Roxane Bicker führt mich als nächstes vor eine von fünf Statuen. „Da stehst du jetzt vorne vor. Du darfst dir das Ganze erst einmal anschauen.“ Schon witzig, die Ansprache, denn tatsächlich stehe ich fühlend mit verbundenen Augen davor. Die Kunstvermittlerin klärt mich auf – es gibt nur fünf Statuentypen in der altägyptischen Kunst:
- Kniestatuen – die dargestellte Person kniet
- Schreiberfigur –die Person sitzt im Schneidersitz
- Würfelfigur – die Person sitzt auf dem Allerwertesten mit angezogenen Beinen
- Stand-Schreitfigur – die Person steht, aber ein Bein ist nach vorne gesetzt
- Sitzfigur – die Person sitzt in der gängigen Sitzposition
Im Alten Ägypten fehlt die Varianz an Statuentypen, die wir aus dem alten Griechenland kennen. Spannend ist, wie ich übers Tasten eine Figur zuordne, aber nur dank meiner Begleitung. Ich stehe noch immer vor der Figur, die ich mir „anschauen“ soll. „Kannst du seine Hände ertasten? Wie sind die denn?“ – „Sie sind geballt. Hat er da etwas drin?“ – „Ja, richtig. Er hält einen Stab. Der ist allerdings nicht ganz ausgearbeitet. Das war bei einer Steinfigur nicht möglich. Du fühlst einen kleinen Knubbel, der dort herausragt. Aber den alten Ägyptern war klar, dass es ein langer Stab ist. Es ist nämlich das Zepter eines Beamten. Es zeigt seinen Stand an. Der Dargestellte hieß Ipi. Er war Flötenspieler am Hofe des Königs.“
Schritt für Schritt erschließe ich mir mit Roxane Bickers Ausführungen die Skulptur. Ich mag ihre ruhige Stimme, die mir präzise erzählt, was ich mit den Händen sehe und was das Gefühlte bedeutet. Die Begeisterung für ihr Fach schwappt auf mich über. Bewusst widme ich mich dem Objekt und erlebe die Kunst anders, intensiver.
Vom Steinblock zur Skulptur
Wir gehen auf die gegenüberliegende Seite des Raumes. „Was wir hier haben ist die Entwicklung einer ägyptischen Statue, also der Herstellungsprozess in fünf verschiedenen Varianten“, so Roxane Bicker. Zuerst lässt sie mich einen Steinblock ertasten. Ich spüre Ritzungen, Gitternetzlinien. Innerhalb dieses Gitters sind die Umrisse der Statue eingezeichnet – ein Erstentwurf. Sie werden in einem zweiten Schritt abgearbeitet.
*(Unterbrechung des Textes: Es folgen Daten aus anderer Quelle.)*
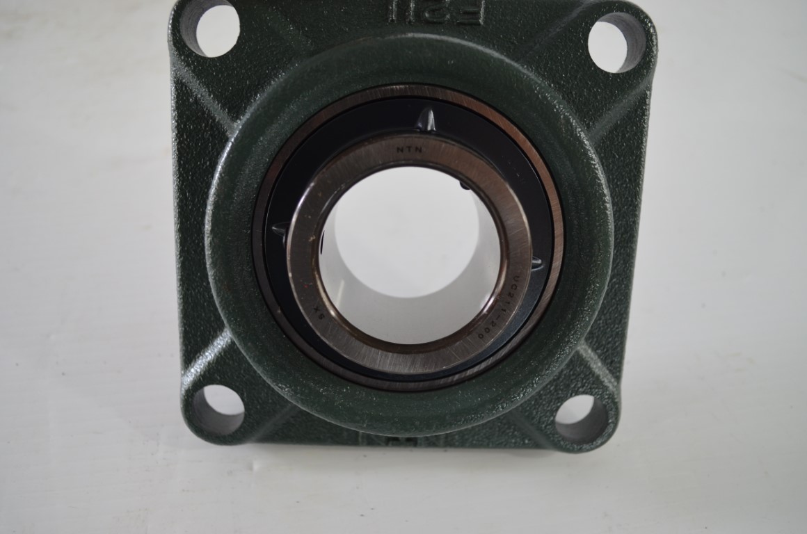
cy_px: 267
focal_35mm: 30
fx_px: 671
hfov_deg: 62.0
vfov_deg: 43.4
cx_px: 404
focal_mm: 20
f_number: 4
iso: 500
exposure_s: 1/60
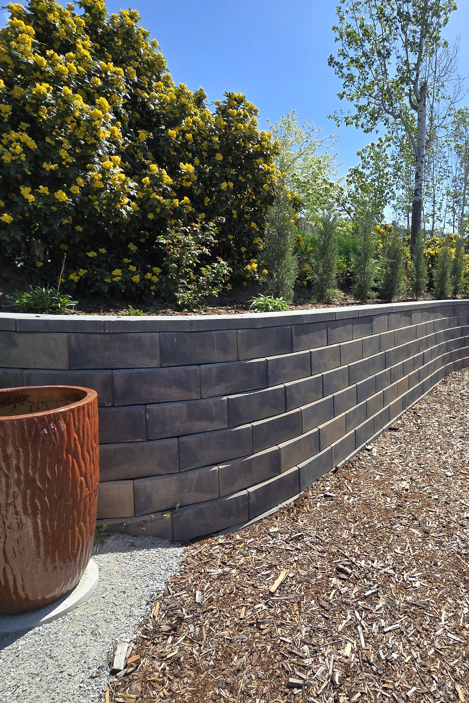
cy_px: 351
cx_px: 339
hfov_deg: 61.7
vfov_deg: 86.9
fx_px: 371
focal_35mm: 19
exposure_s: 1/1686
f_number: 2.2
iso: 50
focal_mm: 2.2
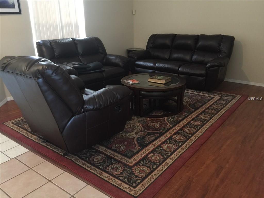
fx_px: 221
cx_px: 132
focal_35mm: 29
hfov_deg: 61.7
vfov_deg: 48.2
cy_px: 99
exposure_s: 1/4
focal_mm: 4.15
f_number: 2.2
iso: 64
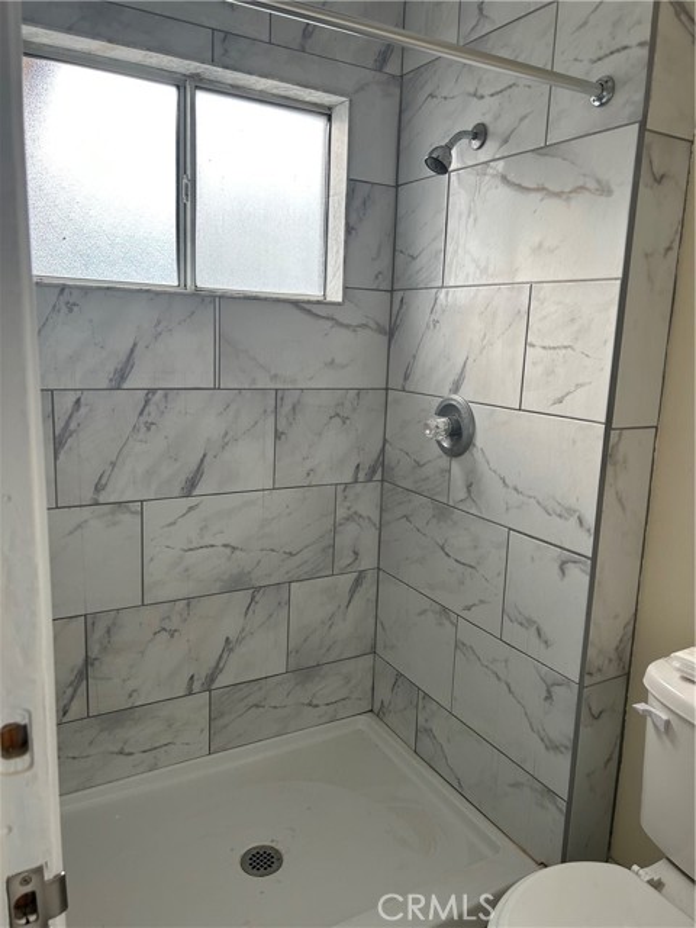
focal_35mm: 26
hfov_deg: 53.1
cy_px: 464
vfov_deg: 67.3
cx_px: 348
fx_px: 697
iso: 64
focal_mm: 5.7
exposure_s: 1/165
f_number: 1.5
Ich darf mich von selbst weiterbewegen, am Tisch entlang tasten, bis zum Beschriftungsfeld der nächsten Statue. „An diesem Werk kannst du gucken, was daraus wird. Du hast hinten einen Brückenpfeiler und unten eine Basisplatte. Das ist ganz typisch für ägyptische Statuen. Was wird das einmal werden?“ – „Eine sitzende Person?“ – „Ja, genau, eine Sitzfigur. Wir haben quasi den Hocker ausgearbeitet, haben die Füße, den Ansatz der Beine, einen ganz groben Oberkörper und oben drauf einen kleinen Kopf“. Erneut ertaste ich ein Gitternetz mit Entwurfszeichnungen. Sie werden Schritt für Schritt abgearbeitet bis die finale Statue vor mir steht.
Die originale Figur steht im Ägyptischen Museum. Dargestellt ist eine Tochter des Cheops, dem Erbauer der großen Pyramide. Sie datiert ins alte Reich um 4.500 v. Chr.
Kunst mit allen Sinnen erfahren – der Blindenkoffer
Der Blindenkoffer ist gefüllt mit verschiedenen, kleinen Objekten, wie Dienerfiguren als Grabbeilagen, Tierdarstellungen, Straußenleder für Königskronen, Scherben und kleinen Gefäßen. Das Museum setzt ihn auch in normale Führungen und für Schulklassen ein. „Sie sind dankbar, wenn sie zwischendurch Abwechslung haben, wenn sie dann mal Sachen in die Hand bekommen.“ Diese Objekte faszinieren, vor allem weil sich neben Repliken Originale im Blindenkoffer befinden. Ehrfürchtig erfühle ich ein kleines Mini-Schälchen aus dem Alten Reich. Es ist 4.500 Jahre alt!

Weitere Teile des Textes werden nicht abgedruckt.